The safest course of action is to make sure the denial is timely sent and received. However, if it is not timely, do not automatically give up and presume there is a presumption. Gather the facts. When was there a rejection. Can you prove that a rejection was made within the 90-day period. The Court revised the decision on December 15,1994. They added in Footnote 4 a board panel decision as authority for the present decision.
The Judge at the trial level ruled the applicant had not sustained an injury. The applicant, on appeal, contended that the claim was not rejected within 90 days, so the Board should have admitted only evidence discovered subsequent to the 90 day period. The applicant, further contended, “that all the evidence admitted at trial against him was discovered prior to the expiration of the 90- day period and should have been excluded.” The Court focused its’ decision on the distinction between the rejection of a claim and the giving of notice (emphasis added) to the claimant that there has been a rejection.

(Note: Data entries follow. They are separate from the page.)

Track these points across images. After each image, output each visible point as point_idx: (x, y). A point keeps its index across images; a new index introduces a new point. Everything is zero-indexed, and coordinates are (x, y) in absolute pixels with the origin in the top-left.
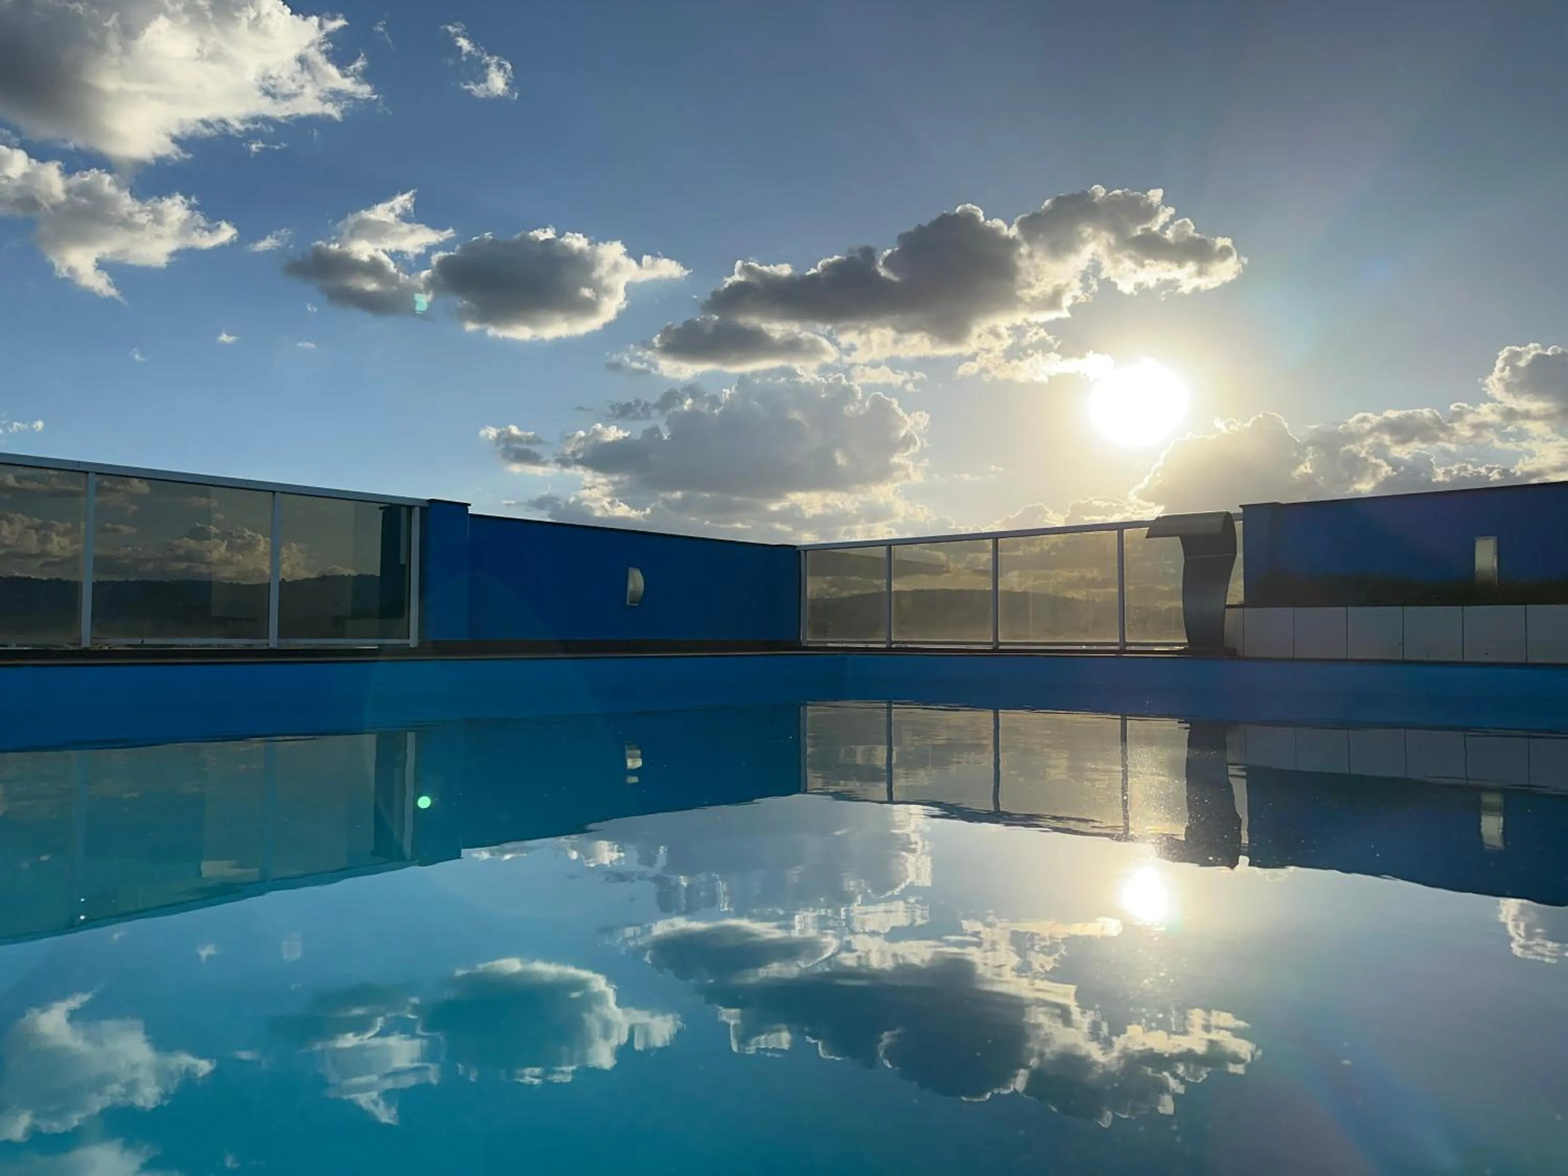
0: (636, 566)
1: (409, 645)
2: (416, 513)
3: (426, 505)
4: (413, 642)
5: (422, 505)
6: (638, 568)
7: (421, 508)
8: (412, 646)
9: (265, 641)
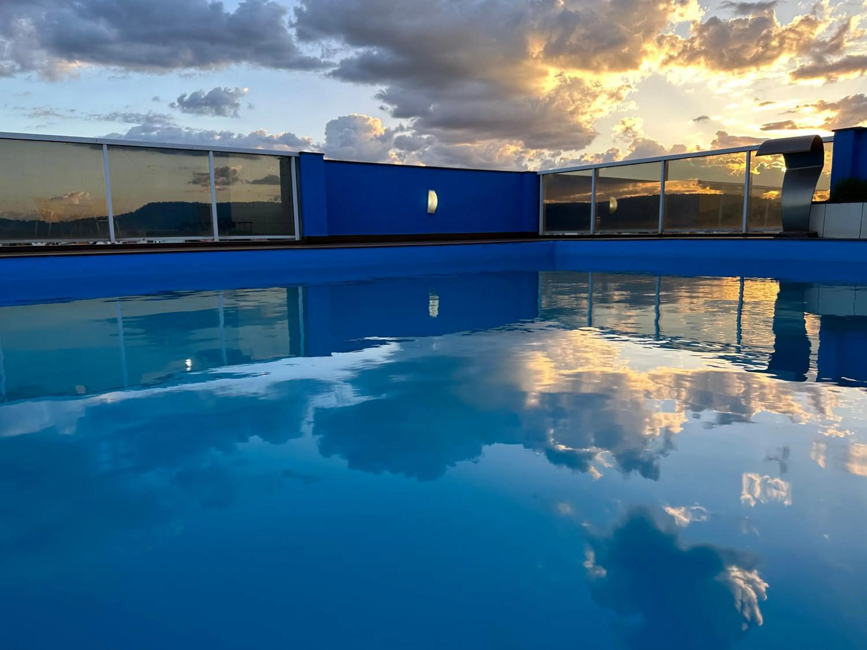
0: (432, 189)
1: (295, 239)
2: (293, 160)
3: (298, 156)
4: (297, 237)
5: (296, 156)
6: (433, 190)
7: (296, 157)
8: (297, 239)
9: (211, 238)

The Court stated”…its the rejection which must occur within the 90-day period, not the notice of that rejection.” The court further clarifies that notice of the rejection does not have to be sent within 90 days, even if this is dictum.
What does all this mean? The Court specifically states that the wise practitioner will still take all steps necessary to ensure that the claimant is notified of the rejection of the claim of injury within the 90-day period. However, if one fails to give written notice to the claimant within that time frame, all hope is not lost. One still may be able to prove that a proper rejection was made within the 90-day period.
The Court revised the decision on December 15,1994. They added in Footnote 4 a board panel decision as authority for the present decision.